Aretê implies a respect for the wholeness or oneness of life, and a consequent dislike of specialization. It implies a contempt for efficiency–or rather a much higher idea of efficiency, an efficiency which exists not in one department of life but in life itself.
Phaedrus remembered a line from Thoreau: "You never gain something but that you lose something." And now he began to see for the first time the unbelievable magnitude of what man, when he gained power to understand and rule the world in terms of dialectic truths, had lost. He had built empires of scientific capability to manipulate the phenomena of nature into enormous manifestations of his own dreams of power and wealth–but for this he had exchanged an empire of understanding of equal magnitude: an understanding of what it is to be a part of the world, and not an enemy of it.



On the third day he turns a corner at an intersection of unknown streets and his vision blanks out. When it returns he is lying on the sidewalk, people moving around him as if he were not there.
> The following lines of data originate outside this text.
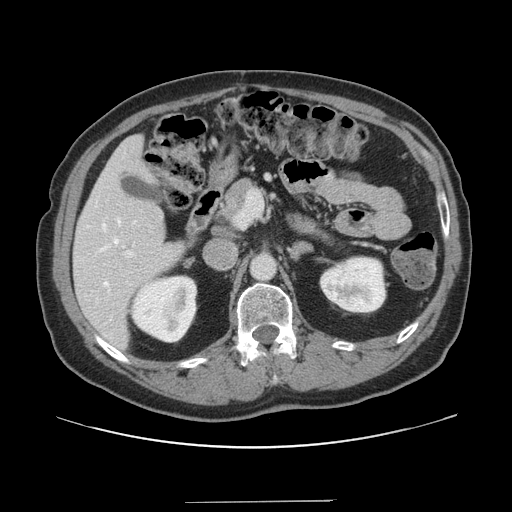
Contrast-enhanced abdominal CT, one axial slice. 120 kVp. Intravenous contrast given. Soft-tissue window (W 400 / L 40 HU). 2.5 mm slice thickness. 512 × 512 image matrix, field of view 399 × 399 mm. Case-level facts recorded for this patient, not image findings: patient: male, age 41 years at operation; diagnosis: colorectal cancer liver metastases, imaged before liver resection; multiple liver metastases: no; largest metastasis: 2.1 cm.
Annotated regions visible in this slice (expert manual segmentation):
- hepatic veins: bounding box <102,218,121,287> (left, top, right, bottom; pixels)
- liver: <74,136,189,350>
- planned liver remnant (the part of the liver to remain after resection): <74,136,187,350>
- portal vein (with intrahepatic branches): <123,192,263,258>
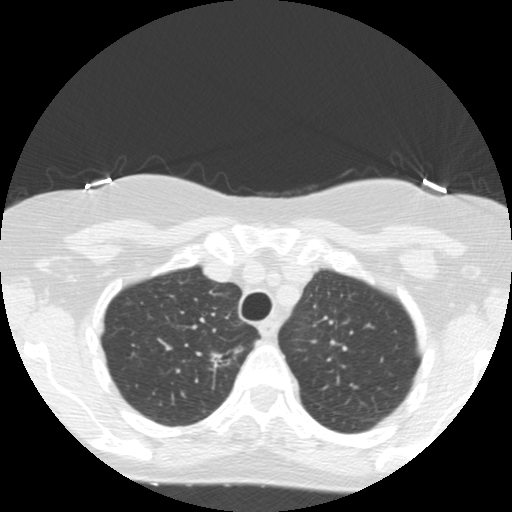
Low-dose screening chest CT, one axial slice. Position 122 of 155 along the scan axis. Lung window (W 1500 / L -600 HU). 2.5 mm slice thickness. 512 × 512 image matrix.
Structures marked on this image (outlined manually by an expert reader):
- lesion 1 (tumor, upper lobe of right lung): bounding box [x1, y1, x2, y2] px = [211, 353, 231, 372]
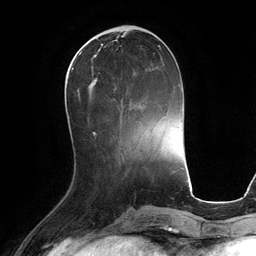
Breast MRI (dynamic contrast-enhanced), one axial slice; position 43 of 134 along the scan axis; cropped to one breast; dynamic contrast-enhanced series, time point 2 of 6 at this slice position (early post-contrast); 3 T; TE 2.8 ms, TR 6.9 ms; 1.2 mm slice thickness; 256 × 256 image matrix. Female patient.
Structures marked on this image (semi-automatically segmented with operator editing):
- enhancing-tissue mask used for the functional tumour volume (all voxels passing the contrast-enhancement thresholds inside the analysis volume; usually the tumour): bounding box <78,47,161,100> (left, top, right, bottom; pixels)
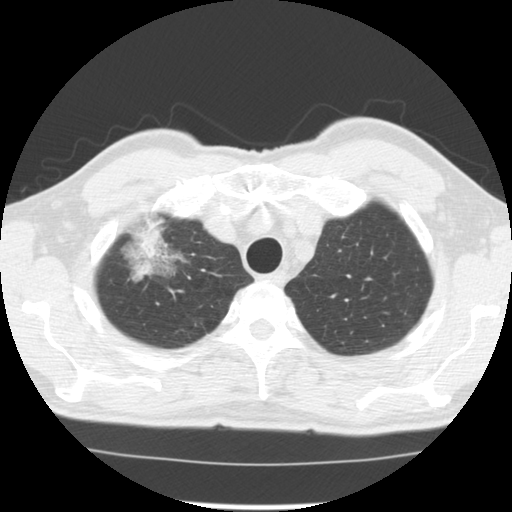
Low-dose screening chest CT, one axial slice. Position 107 of 128 along the scan axis. Reconstruction kernel STANDARD. Lung window (W 1500 / L -600 HU). 2.5 mm slice thickness. 512 × 512 image matrix.
Annotated regions visible in this slice (outlined manually by an expert reader):
- lesion 1 (tumor, upper lobe of right lung): bounding box (x1, y1, x2, y2) in pixels: (139, 229, 165, 257)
He gets up wearily and mercilessly drives his thoughts to remember the way back to the apartment. . . .

He stares at the wall in a cross-legged position upon a quilted blanket on the floor of a bedless bedroom. All bridges have been burned. There is no way back. And now there is no way forward either.

For three days and three nights, Phaedrus stares at the wall of the bedroom, his thoughts moving neither forward nor backward, staying only at the instant. His wife asks if he is sick, and he does not answer. His wife becomes angry, but Phaedrus listens without responding. . . . So heavy, so tired, but no sleep comes. He feels like a giant, a million miles tall. He feels himself extending into the universe with no limit.

He begins to discard things, encumbrances that he has carried with him all his life. He tells his wife to leave with the children, to consider themselves separated. Fear of loathsomeness and shame disappear when his urine flows not deliberately but naturally on the floor of the room. Fear of pain, the pain of the martyrs is overcome when cigarettes burn not deliberately but naturally down into his fingers until they are extinguished by blisters formed by their own heat. His wife sees his injured hands and the urine on the floor and calls for help.

But before help comes, slowly, imperceptibly at first, the entire consciousness of Phaedrus begins to come apart to dissolve and fade away. Then gradually he no longer wonders what will happen next. He knows what will happen next, and tears flow for his family and for himself and for this world.